Wednesday 10 November 2010

Government: the DEA can't be used for disconnection

Today’s big news about the Digital Economy Act is that TalkTalk have been granted permission to apply for judicial review of some of its provisions. For those unfamiliar with the process, judicial review requires two stages: first permission to apply and then the review itself. The grounds of review are varied and complex. For the legal geek the statement of facts and grounds [PDF] makes interesting reading.

What has not been discussed widely so far is the government's response to the don't disconnect us petition on the Number 10 petitions website, which includes the following statement:

“ The Digital Economy Act includes a number of measures to tackle the problem and we expect these to be successful in significantly reducing online copyright infringement. However this is an area of rapid technological change and developing consumer behaviour. The Act therefore includes a reserve power to introduce further “technical” measures if the initial measures do not succeed. These technical measures would limit or restrict an infringers’ access to the internet. They do not include disconnection.”
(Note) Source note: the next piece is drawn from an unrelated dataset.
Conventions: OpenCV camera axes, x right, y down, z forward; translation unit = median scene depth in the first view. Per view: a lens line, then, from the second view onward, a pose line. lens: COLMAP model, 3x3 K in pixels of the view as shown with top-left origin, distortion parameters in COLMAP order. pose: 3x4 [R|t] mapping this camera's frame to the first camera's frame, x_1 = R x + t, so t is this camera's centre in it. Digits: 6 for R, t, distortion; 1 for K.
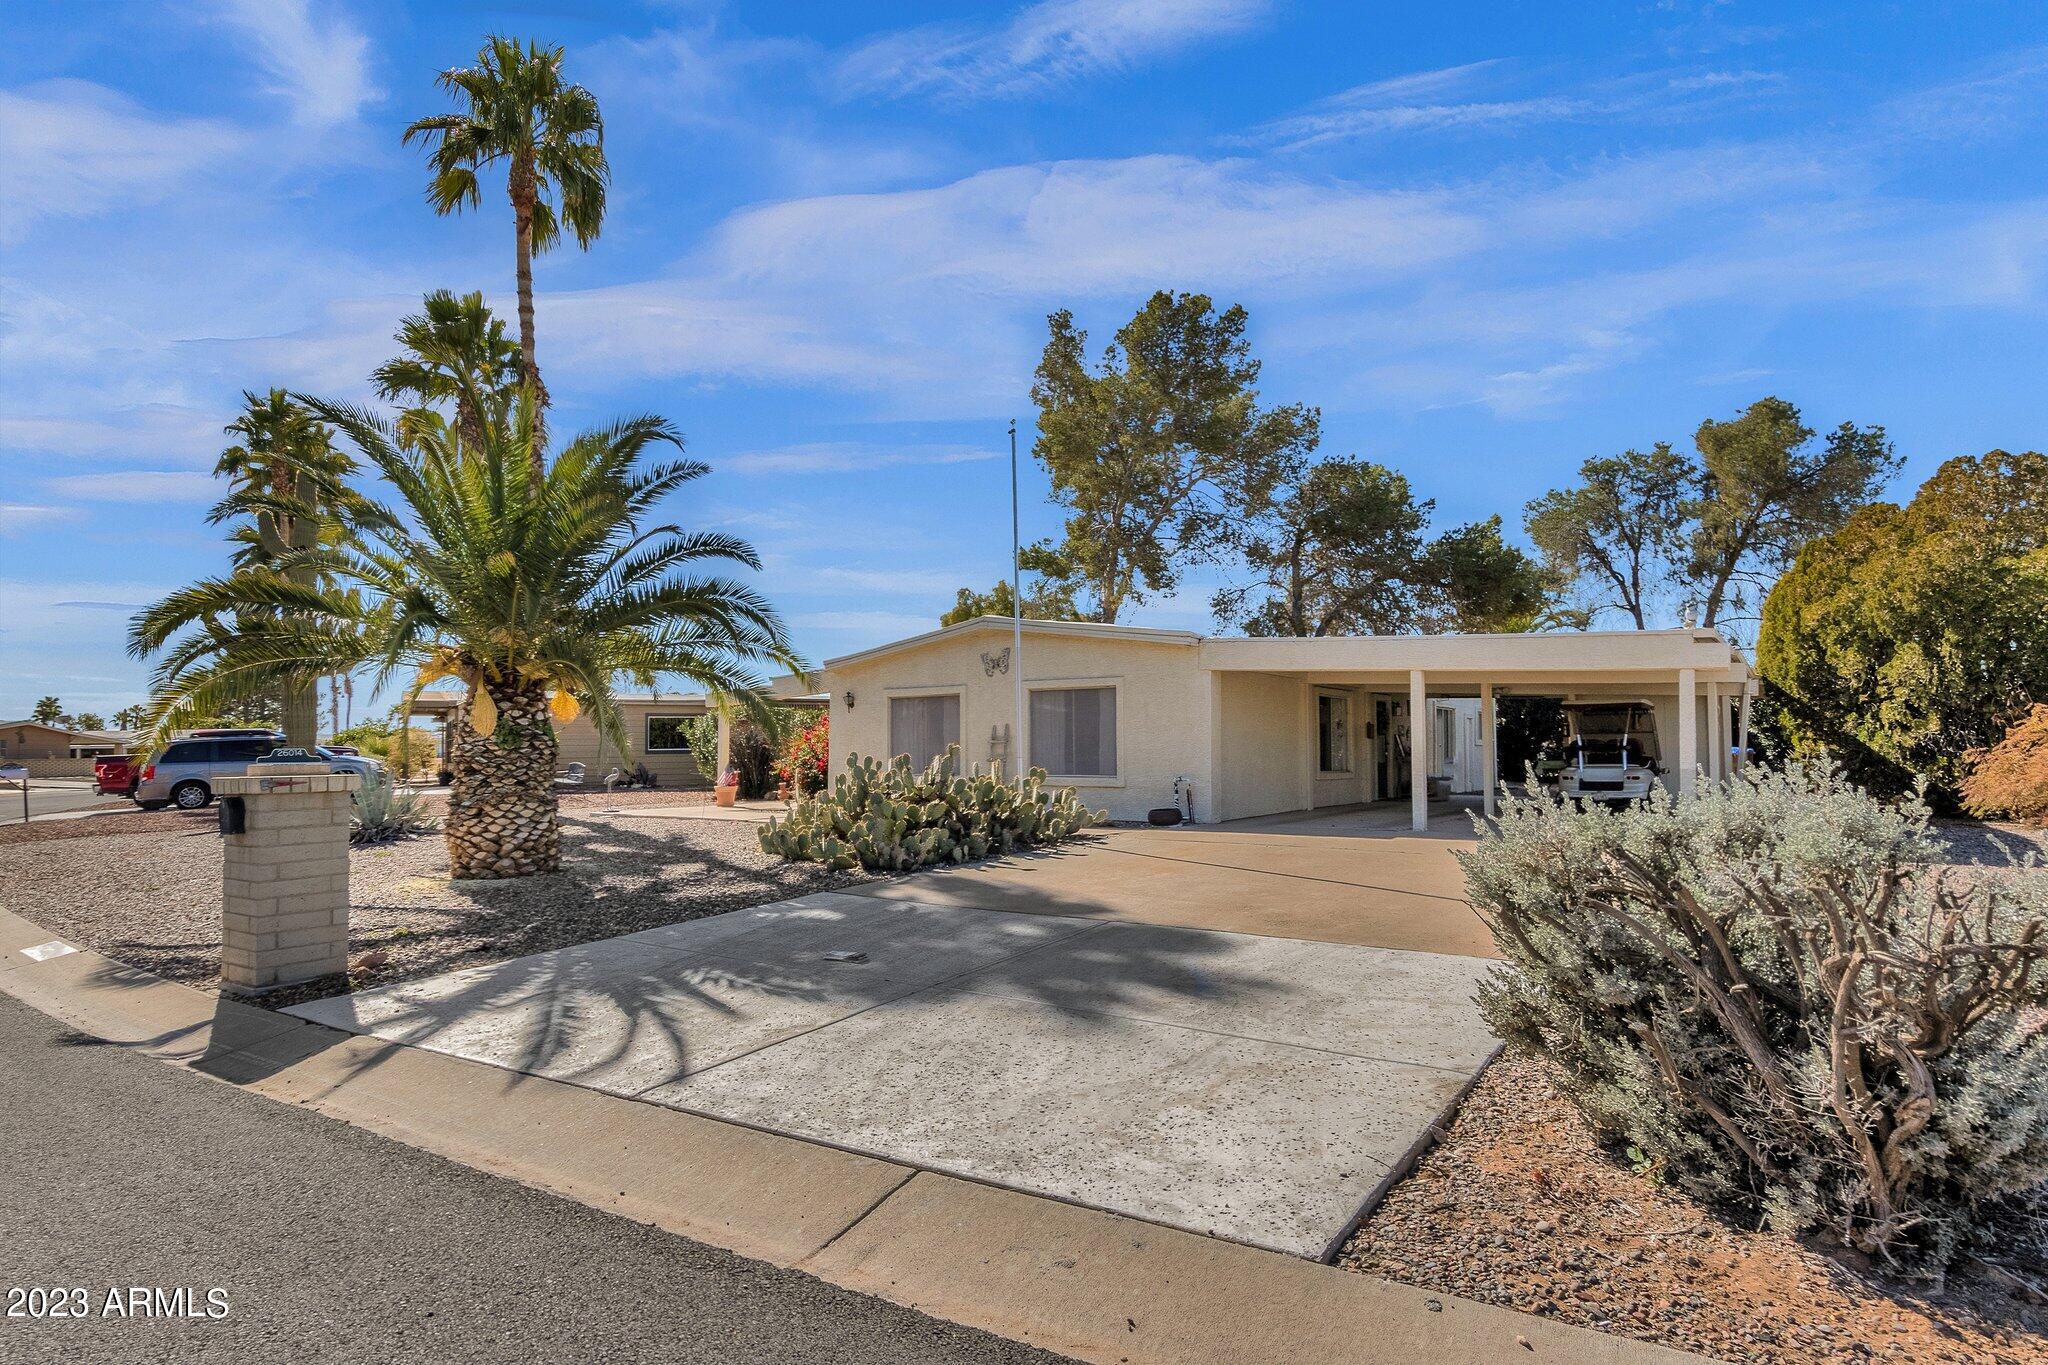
lens RADIAL K [[1062.3, 0, 958.7], [0, 1062.3, 727.7], [0, 0, 1]] dist [0.022508, -0.004708]
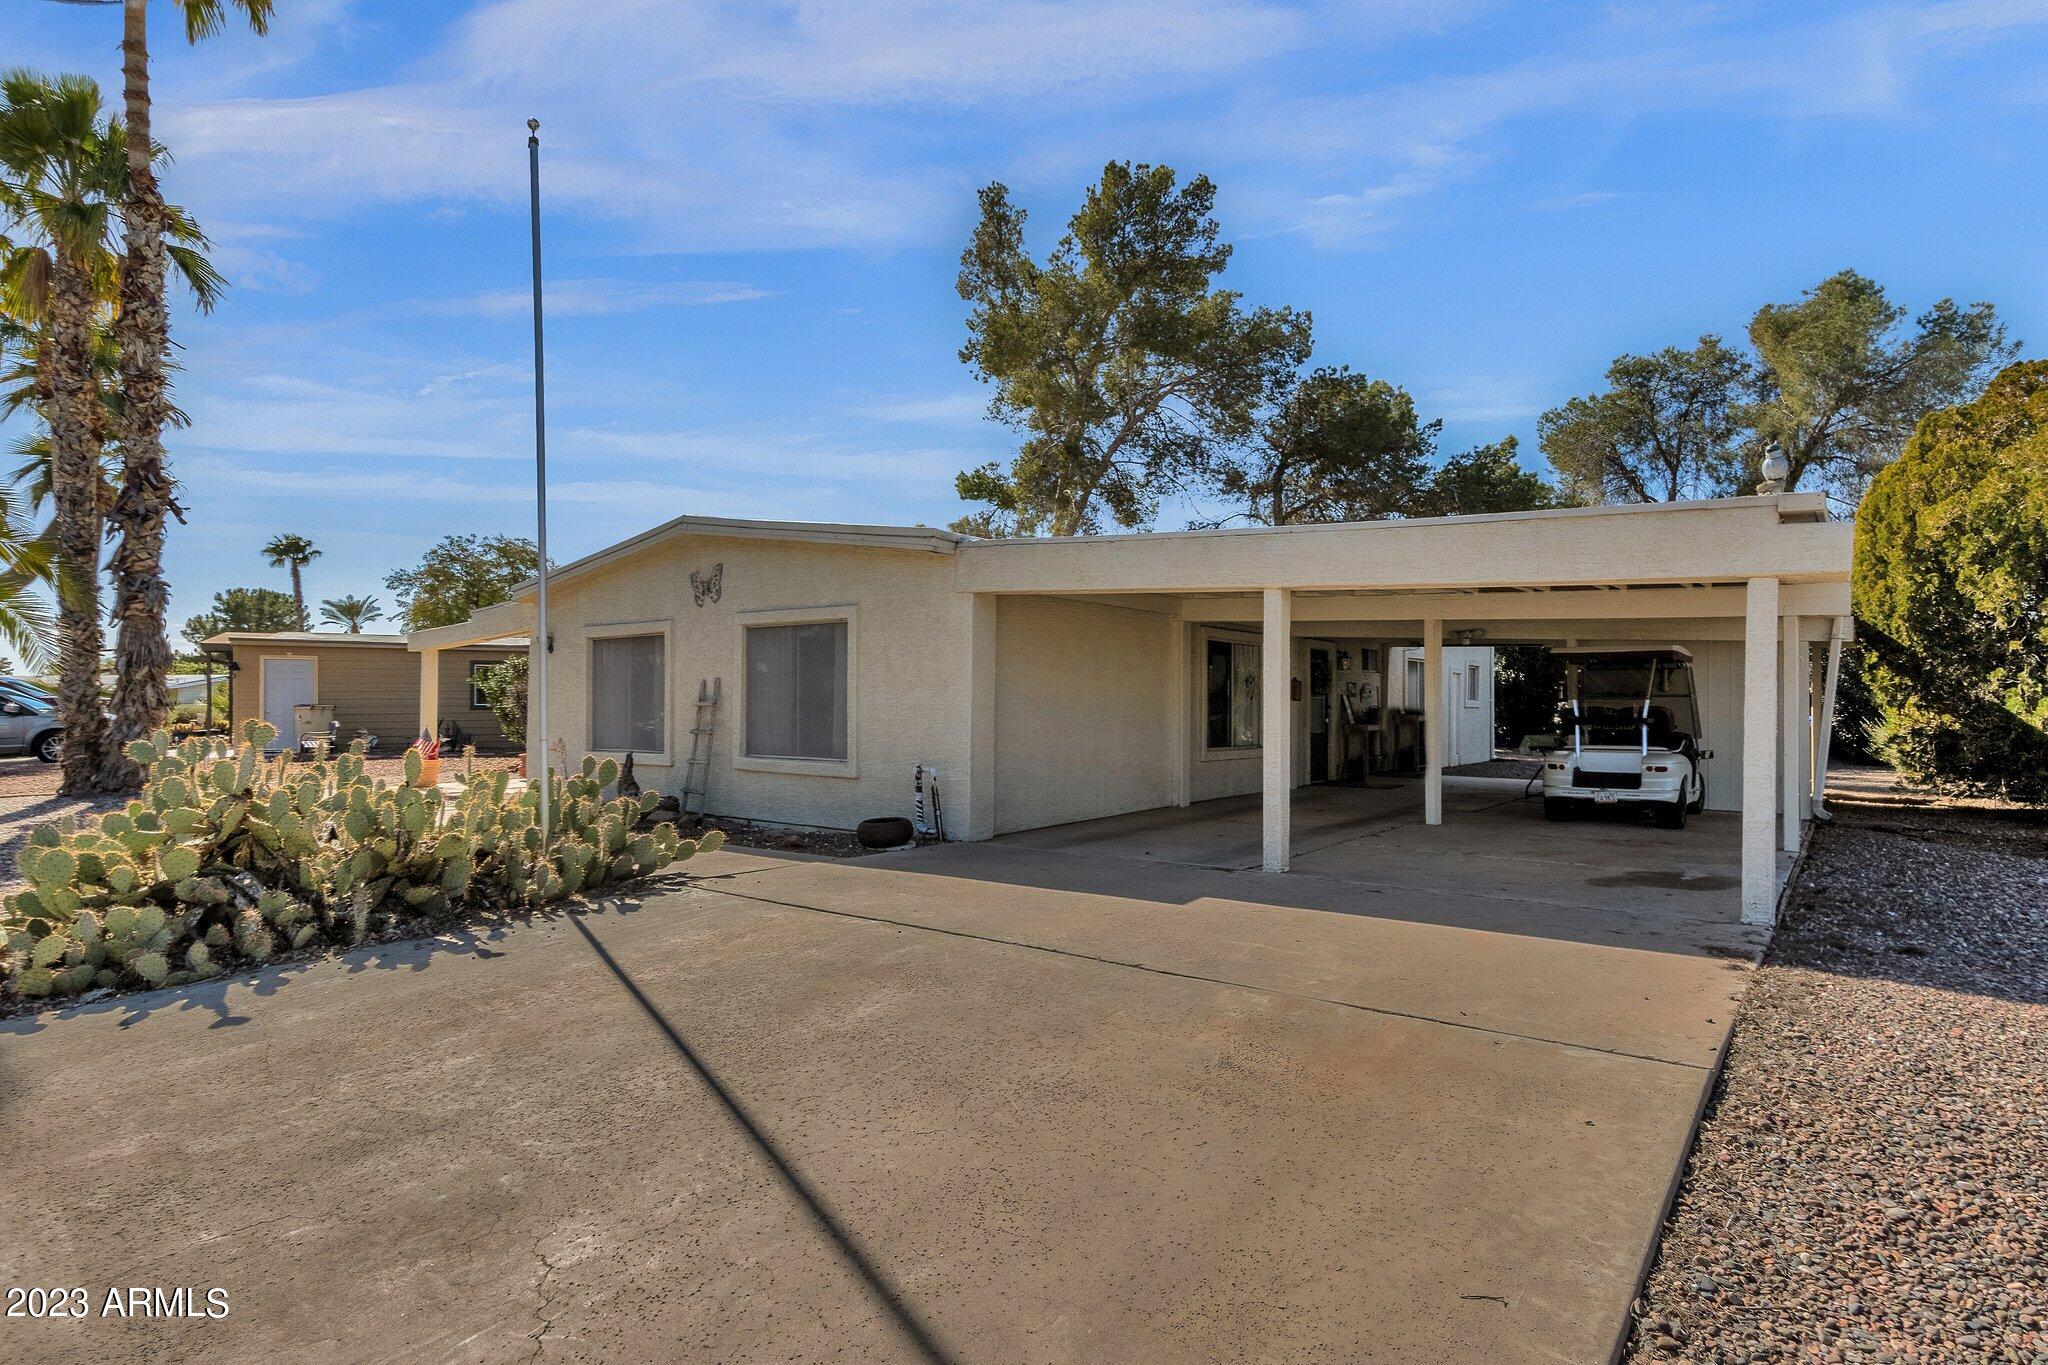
lens RADIAL K [[1062.3, 0, 989.3], [0, 1062.3, 705.0], [0, 0, 1]] dist [0.022508, -0.004708]
pose [[0.999976, 0.006197, -0.003159, 0.126498], [-0.006121, 0.999706, 0.023468, -0.001874], [0.003303, -0.023449, 0.999720, 0.195979]]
Are the government right? Section 124G(3) of the Communications Act 2003 (introduced by section 9 of the Digital Economy Act 2010) defines a ”technical measure“ to be one of four things:

(3)A “technical measure” is a measure that— (a)limits the speed or other capacity of the service provided to a subscriber; (b)prevents a subscriber from using the service to gain access to particular material, or limits such use; (c)suspends the service provided to a subscriber; or (d)limits the service provided to a subscriber in another way.

Clearly (a), (b) and (d) can be used for various kinds of blocking or throttling and certainly not for disconnecting a subscriber. It is (c) that is the interesting provision. The word “suspend” carries with it a strong implication of transience and not permanence. A natural reading of section 124G does appear to mean that a subscriber cannot be disconnected permanently from access to the internet and to that extent the government appear to be right.

It is unclear whether (if ever) the Number 10 petitions site actually produces useful results or a change in policy. Certainly the usual response is very much along the lines of “your petition has been noted and filed and now we will ignore it”. Here the government's response relies on an overly literal reading of the petitions title. The intent was clearly to protest at the possible removal of access to the internet whether temporarily or permanently. Six months without internet access could be a serious outcome for some.

Of course the act has been so worded that technical measures are directed at a particular service provider. The “evil pirates” will simply sail over to a new service provider well in advance of any supsension of their serve. Such a transfer could even be provided by a service provider for the benefit of their customers (perhaps automatically?). It is those on long fixed term contracts with their ISP's who will may actually suffer. Quite possibly (though I have no statistics on this) those most innocent of the way the internet works.

One positive outcome of the petitions is that, if at a later stage the government try to introduce legislation that does permit permanent disconnection, we will certainly remind them of their response.

4 comments:

Anonymous said...

Clearly (a), (b) and (d) can be used for various kinds of blocking or throttling and certainly not for disconnecting a subscriber

Is it being too literal to suggest that (a) could be used to limit the speed of the service to 0kbps?

Francis Davey said...

I doubt a court would read (a) in that way. If the speed were "limited" to zero, then there wouldn't really be a "service provided to a subscriber" left. I'd be confident that any court would read (a) as implying that some service should still remain.

chris edwards said...

1Kb/s ?

Dialup speed ?

andyse said...

"It is those on long fixed term contracts with their ISP's who will may actually suffer" - well, except that surely the ISP is not performing under the contract if they are not providing access. If the legislation is going to allow suspension of service then surely the long-term contracts shouldn't be an issue as by suspending services the ISP has itself breached them by failing to provide the service for which they charge? Otherwise it's as daft as TfL charging full fares on a given route on days when they aren't running any services on that route. Admittedly, that does happen (and apparently unless you can afford the Oxfordshire-sized mortgage needed to buy a season ticket, you can't do anything at all about it), but just because the law allows citizens to be, err, ripped off by one type of service provider surely that does not provide the justification for an equally inequitable rip-off from a different type of service provider.